TASK TO CARRY OUT: Where does the string "chiede" occur in the entries below? Copy every line where it does.

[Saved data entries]
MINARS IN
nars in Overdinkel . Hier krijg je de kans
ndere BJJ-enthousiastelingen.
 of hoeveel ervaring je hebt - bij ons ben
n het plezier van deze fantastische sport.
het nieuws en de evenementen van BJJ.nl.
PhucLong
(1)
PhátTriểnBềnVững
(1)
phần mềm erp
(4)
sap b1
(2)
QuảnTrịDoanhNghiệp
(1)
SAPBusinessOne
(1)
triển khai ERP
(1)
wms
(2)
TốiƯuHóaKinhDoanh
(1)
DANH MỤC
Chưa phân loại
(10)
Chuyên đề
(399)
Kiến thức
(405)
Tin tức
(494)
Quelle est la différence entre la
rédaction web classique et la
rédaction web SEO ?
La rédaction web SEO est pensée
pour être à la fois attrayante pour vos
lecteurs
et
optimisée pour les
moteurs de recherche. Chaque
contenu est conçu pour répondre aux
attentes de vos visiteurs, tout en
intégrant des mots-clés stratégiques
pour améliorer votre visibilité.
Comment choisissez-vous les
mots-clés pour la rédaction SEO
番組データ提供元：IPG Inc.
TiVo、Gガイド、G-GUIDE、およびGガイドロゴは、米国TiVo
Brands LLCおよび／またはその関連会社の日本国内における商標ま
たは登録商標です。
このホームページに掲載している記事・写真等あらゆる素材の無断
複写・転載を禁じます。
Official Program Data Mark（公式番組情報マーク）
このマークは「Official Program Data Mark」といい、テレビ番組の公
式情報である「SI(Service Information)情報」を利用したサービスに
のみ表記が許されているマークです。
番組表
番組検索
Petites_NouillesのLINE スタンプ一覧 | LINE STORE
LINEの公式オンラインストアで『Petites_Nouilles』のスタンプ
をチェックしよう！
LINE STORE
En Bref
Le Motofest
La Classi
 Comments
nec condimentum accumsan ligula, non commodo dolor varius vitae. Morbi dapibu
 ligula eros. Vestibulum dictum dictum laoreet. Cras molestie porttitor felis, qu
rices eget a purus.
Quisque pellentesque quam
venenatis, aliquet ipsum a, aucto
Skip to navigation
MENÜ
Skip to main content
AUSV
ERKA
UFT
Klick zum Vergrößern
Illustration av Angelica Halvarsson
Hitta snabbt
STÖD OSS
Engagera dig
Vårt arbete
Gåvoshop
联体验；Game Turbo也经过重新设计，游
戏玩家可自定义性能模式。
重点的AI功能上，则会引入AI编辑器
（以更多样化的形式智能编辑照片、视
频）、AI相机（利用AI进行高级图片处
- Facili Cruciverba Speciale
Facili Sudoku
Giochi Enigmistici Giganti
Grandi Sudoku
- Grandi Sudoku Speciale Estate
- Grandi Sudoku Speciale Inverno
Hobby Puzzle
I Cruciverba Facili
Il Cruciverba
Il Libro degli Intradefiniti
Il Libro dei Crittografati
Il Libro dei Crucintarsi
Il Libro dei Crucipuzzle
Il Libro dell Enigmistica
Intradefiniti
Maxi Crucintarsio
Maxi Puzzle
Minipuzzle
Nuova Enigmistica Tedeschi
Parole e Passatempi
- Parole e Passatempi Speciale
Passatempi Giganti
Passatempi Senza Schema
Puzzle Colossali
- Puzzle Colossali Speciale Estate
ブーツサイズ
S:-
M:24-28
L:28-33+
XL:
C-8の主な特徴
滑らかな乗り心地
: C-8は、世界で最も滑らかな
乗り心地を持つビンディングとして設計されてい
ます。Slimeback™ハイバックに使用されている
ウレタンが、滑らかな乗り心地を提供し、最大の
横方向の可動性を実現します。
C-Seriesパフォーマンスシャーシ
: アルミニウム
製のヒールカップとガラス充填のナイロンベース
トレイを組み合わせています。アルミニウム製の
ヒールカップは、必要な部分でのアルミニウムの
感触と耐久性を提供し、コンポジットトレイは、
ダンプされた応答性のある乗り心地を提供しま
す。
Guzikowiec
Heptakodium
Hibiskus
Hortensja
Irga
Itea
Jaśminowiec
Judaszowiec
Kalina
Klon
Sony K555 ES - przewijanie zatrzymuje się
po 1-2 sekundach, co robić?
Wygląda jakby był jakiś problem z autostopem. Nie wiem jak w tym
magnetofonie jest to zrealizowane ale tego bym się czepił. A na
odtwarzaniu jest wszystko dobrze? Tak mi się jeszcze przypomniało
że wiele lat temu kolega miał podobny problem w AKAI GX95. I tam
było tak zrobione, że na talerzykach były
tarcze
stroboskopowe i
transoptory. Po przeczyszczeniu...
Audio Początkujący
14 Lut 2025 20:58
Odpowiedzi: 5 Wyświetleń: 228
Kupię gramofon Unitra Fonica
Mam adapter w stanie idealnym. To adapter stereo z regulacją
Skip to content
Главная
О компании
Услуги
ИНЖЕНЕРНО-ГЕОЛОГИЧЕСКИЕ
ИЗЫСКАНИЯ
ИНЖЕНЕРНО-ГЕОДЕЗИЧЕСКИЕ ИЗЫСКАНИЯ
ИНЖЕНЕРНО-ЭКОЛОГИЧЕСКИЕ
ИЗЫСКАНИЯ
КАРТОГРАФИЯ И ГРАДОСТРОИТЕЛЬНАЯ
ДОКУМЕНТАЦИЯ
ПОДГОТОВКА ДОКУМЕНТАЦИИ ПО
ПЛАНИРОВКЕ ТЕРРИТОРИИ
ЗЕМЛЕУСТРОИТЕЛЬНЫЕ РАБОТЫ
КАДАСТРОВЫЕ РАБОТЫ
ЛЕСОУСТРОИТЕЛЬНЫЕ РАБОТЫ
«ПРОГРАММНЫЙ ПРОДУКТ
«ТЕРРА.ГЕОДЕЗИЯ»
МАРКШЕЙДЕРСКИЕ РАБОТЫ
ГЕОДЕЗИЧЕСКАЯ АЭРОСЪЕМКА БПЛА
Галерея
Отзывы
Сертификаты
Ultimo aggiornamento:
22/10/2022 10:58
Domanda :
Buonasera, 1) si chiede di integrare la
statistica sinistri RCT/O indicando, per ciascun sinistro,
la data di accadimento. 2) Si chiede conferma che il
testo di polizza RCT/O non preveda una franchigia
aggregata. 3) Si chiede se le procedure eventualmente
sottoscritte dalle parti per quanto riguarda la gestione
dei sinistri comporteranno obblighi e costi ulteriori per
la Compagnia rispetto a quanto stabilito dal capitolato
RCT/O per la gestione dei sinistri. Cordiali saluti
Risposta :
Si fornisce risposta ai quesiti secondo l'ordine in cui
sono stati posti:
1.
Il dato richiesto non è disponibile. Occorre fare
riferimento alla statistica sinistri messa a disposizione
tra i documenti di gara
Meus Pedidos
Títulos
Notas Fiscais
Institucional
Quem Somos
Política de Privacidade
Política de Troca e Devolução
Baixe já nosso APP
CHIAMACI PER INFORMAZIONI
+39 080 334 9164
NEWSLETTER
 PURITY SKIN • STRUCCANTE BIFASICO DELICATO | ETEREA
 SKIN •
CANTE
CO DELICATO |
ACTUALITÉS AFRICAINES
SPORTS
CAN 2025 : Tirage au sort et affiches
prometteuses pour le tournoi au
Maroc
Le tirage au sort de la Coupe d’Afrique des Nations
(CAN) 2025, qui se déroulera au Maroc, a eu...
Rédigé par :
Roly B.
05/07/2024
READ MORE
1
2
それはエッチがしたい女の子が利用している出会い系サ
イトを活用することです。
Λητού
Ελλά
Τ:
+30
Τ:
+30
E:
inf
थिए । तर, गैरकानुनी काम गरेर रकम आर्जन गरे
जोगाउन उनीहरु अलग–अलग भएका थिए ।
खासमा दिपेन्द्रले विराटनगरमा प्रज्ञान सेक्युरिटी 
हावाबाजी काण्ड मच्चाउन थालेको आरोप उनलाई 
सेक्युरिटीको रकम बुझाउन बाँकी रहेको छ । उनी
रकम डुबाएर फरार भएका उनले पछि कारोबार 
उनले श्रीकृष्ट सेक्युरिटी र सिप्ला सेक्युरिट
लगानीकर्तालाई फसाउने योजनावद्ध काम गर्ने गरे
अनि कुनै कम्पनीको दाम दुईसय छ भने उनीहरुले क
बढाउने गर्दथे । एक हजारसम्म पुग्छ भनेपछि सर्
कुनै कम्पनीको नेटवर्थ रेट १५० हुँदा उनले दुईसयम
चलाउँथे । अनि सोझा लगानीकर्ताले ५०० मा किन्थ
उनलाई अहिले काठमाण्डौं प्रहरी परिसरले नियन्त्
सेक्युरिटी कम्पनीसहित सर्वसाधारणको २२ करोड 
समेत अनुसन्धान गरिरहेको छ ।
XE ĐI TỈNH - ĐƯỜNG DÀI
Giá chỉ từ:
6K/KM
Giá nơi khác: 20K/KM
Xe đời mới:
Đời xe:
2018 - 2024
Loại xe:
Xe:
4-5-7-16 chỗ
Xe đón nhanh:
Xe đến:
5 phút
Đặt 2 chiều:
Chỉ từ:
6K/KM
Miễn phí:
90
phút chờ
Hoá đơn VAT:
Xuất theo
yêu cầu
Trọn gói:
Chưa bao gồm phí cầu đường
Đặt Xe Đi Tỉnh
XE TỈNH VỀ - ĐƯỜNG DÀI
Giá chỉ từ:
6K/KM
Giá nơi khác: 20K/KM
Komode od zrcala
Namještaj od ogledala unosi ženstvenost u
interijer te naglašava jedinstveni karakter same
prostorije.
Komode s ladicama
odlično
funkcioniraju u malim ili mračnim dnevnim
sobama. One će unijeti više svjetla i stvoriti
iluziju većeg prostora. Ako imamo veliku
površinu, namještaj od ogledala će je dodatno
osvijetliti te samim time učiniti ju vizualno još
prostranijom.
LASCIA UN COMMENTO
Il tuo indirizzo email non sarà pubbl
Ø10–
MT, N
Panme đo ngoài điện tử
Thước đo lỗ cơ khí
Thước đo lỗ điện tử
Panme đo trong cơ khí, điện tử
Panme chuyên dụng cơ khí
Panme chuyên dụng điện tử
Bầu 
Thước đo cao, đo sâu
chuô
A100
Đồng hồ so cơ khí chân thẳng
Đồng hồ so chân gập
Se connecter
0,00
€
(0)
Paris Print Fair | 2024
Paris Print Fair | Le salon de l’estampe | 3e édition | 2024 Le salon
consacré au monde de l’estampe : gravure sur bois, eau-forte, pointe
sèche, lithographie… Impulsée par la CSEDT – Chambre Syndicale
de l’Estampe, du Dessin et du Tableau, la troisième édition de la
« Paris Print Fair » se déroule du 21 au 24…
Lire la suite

EXERCISE RESULT:
Buonasera, 1) si chiede di integrare la
la data di accadimento. 2) Si chiede conferma che il
aggregata. 3) Si chiede se le procedure eventualmente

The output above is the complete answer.